Fatima Goss Graves, President and CEO of National Women’s Law Center

“Lenora showed me what fearlessness looked like as an advocate, and as a human being. When I was diagnosed with breast cancer myself almost five years ago, her example of how you just keep showing up in the face of it was a source of strength that I have tried again and again to model myself after, and a source of inspiration and hope.”
Emily Martin, former WRP lawyer, current Vice President for Education and Workplace Justice, National Women’s Law Center

“Indomitable.
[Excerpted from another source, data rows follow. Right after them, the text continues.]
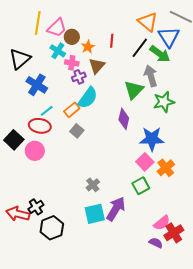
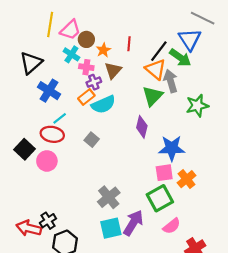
orange triangle: (148, 22) -> (156, 69), moved
cyan semicircle: (88, 98) -> (103, 104), turned 30
green star: (164, 102) -> (197, 106), moved
orange rectangle: (72, 110) -> (86, 97), moved
pink square: (145, 162) -> (164, 173), turned 36
gray cross: (93, 185) -> (109, 197), size x1.5
green square: (141, 186) -> (160, 198), size x1.4
pink semicircle: (162, 223) -> (172, 226), moved

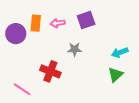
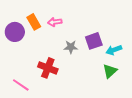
purple square: (86, 20) -> (94, 41), moved
orange rectangle: (36, 23) -> (34, 22), turned -35

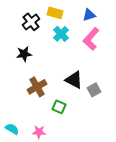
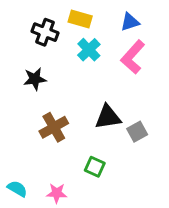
black cross: (31, 22) -> (45, 32), turned -30
black triangle: (74, 80) -> (108, 117), turned -36
green square: (59, 107) -> (95, 167), moved

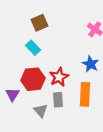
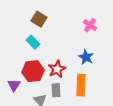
brown square: (40, 23) -> (39, 19), turned -35

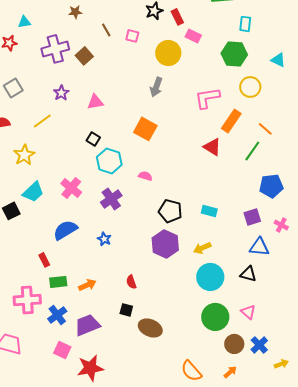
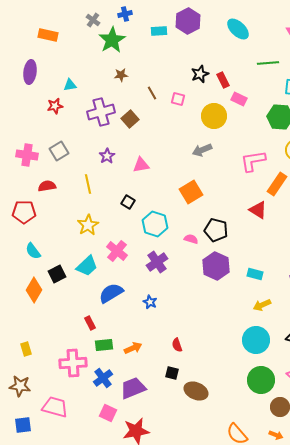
gray arrow: (156, 87) -> (202, 150), turned 48
yellow line: (42, 121) -> (88, 184), turned -66
orange square: (145, 129) -> (191, 192), turned 30
black square: (93, 139) -> (128, 202), moved
yellow star: (24, 155) -> (88, 225), moved
cyan trapezoid: (33, 192) -> (87, 266), moved
black pentagon: (170, 211) -> (216, 230), moved
purple hexagon: (165, 244) -> (216, 266), moved
yellow arrow: (202, 248) -> (262, 305), moved
orange arrow: (230, 372) -> (276, 435), turned 64

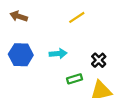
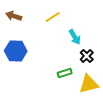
yellow line: (77, 17) -> (53, 17), moved
cyan arrow: (58, 54) -> (75, 37), moved, turned 63

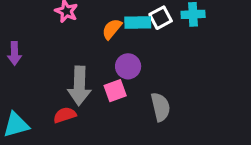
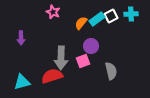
cyan rectangle: (138, 23) -> (97, 19), turned -35
red semicircle: (65, 115) -> (52, 76), size x1.5

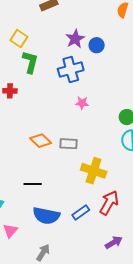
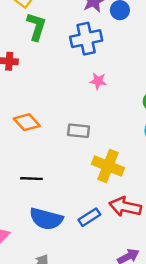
orange diamond: (41, 141) -> (27, 122), moved
red arrow: (109, 203) -> (125, 207), turned -110

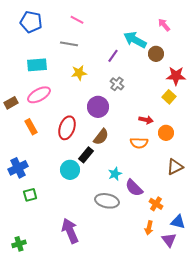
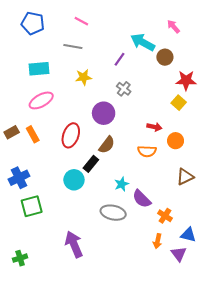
brown rectangle: (11, 103) -> (12, 132), moved
green square: (30, 195) -> (32, 206), size x1.5

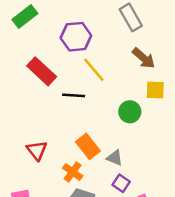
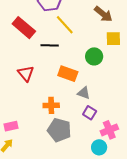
orange rectangle: (88, 146) -> (68, 74), moved, turned -30
red triangle: (37, 150) -> (26, 73), moved
orange cross: (73, 172) -> (51, 105), turned -35

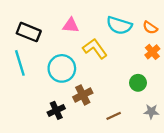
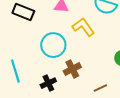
cyan line: (20, 63) -> (15, 71), moved

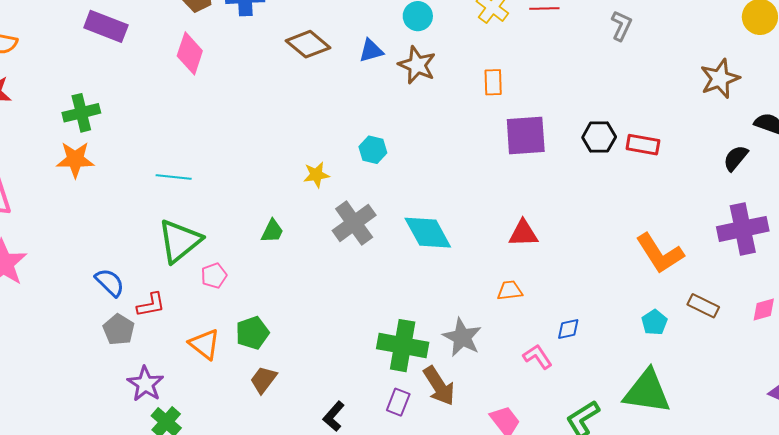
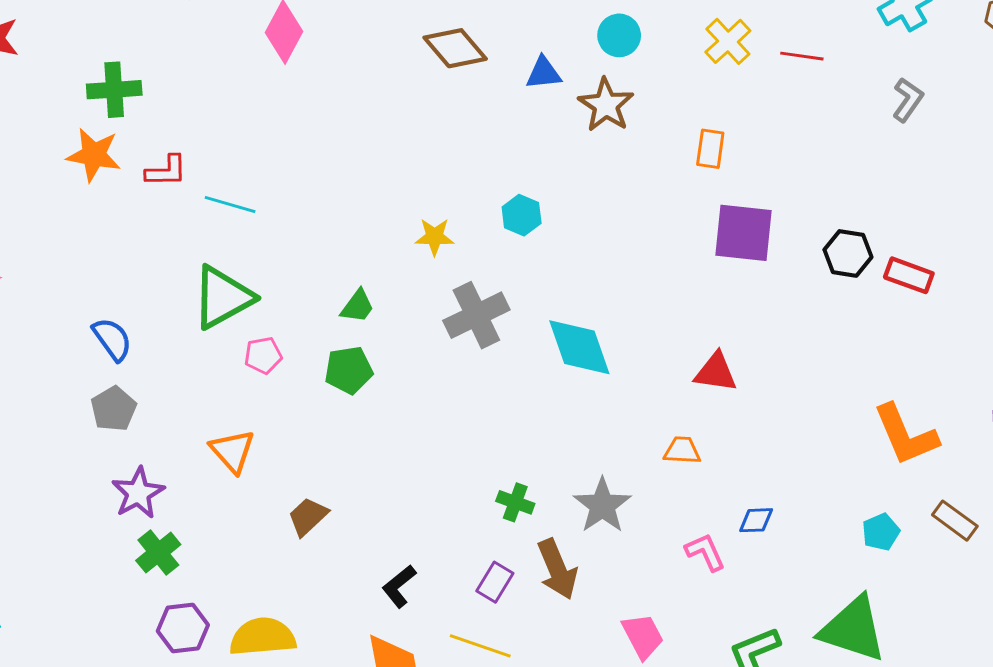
red L-shape: (151, 305) -> (166, 171), moved
green pentagon: (252, 333) -> (349, 370), moved
green cross: (403, 346) -> (515, 502), size x0.5

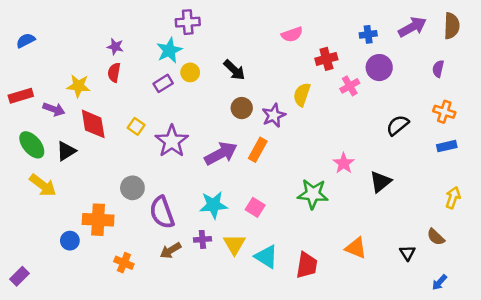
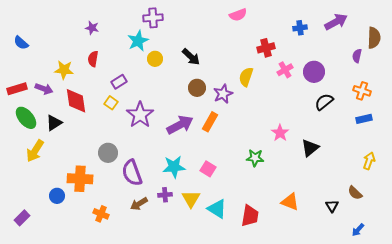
brown semicircle: (452, 26) -> (374, 38), moved
pink semicircle: (292, 34) -> (238, 15), moved
blue semicircle: (26, 41) -> (21, 43), moved, turned -112
purple star: (115, 47) -> (92, 28), moved
purple circle: (379, 68) -> (314, 72), moved
purple rectangle: (163, 83) -> (119, 82), moved
red rectangle: (21, 96) -> (17, 89), moved
yellow arrow: (43, 185) -> (35, 151), turned 85
green star: (313, 194) -> (255, 158), size x0.7
purple rectangle: (20, 276) -> (22, 218), moved

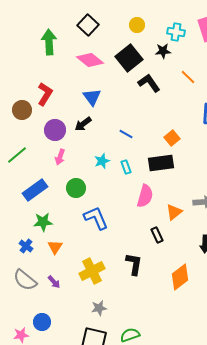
It’s the first word that comes to mind when I think of Lenora Lapidus… She was a force to be reckoned with and didn’t take ‘no’ for an answer.”
Liz Welch, Faith and Program Strategist, ACLU

“Her request almost 10 years ago that I join WRP to litigate Title IX cases changed the course of my life, for which I will be forever grateful. Lenora combined fierce idealism and an indomitable spirit with the pragmatism needed to function as a lawyer and an administrator.”
Amy L. Katz, WRP Cooperating Attorney

“The world lost a fierce advocate and champion for justice, and the ACLU lost a dear friend and supportive colleague.”
Reggie Shuford, Executive Director, ACLU of Pennsylvania

“Because Lenora’s energy and relationships weren’t bound by formal limits, she stayed in touch and continued to include me in Women’s Rights Projects gatherings even after I left the ACLU. Departmental divisions meant little to her; as far as she was concerned, we were all engaged together in the larger struggles for human rights, racial justice, gender dignity, and an end to poverty.”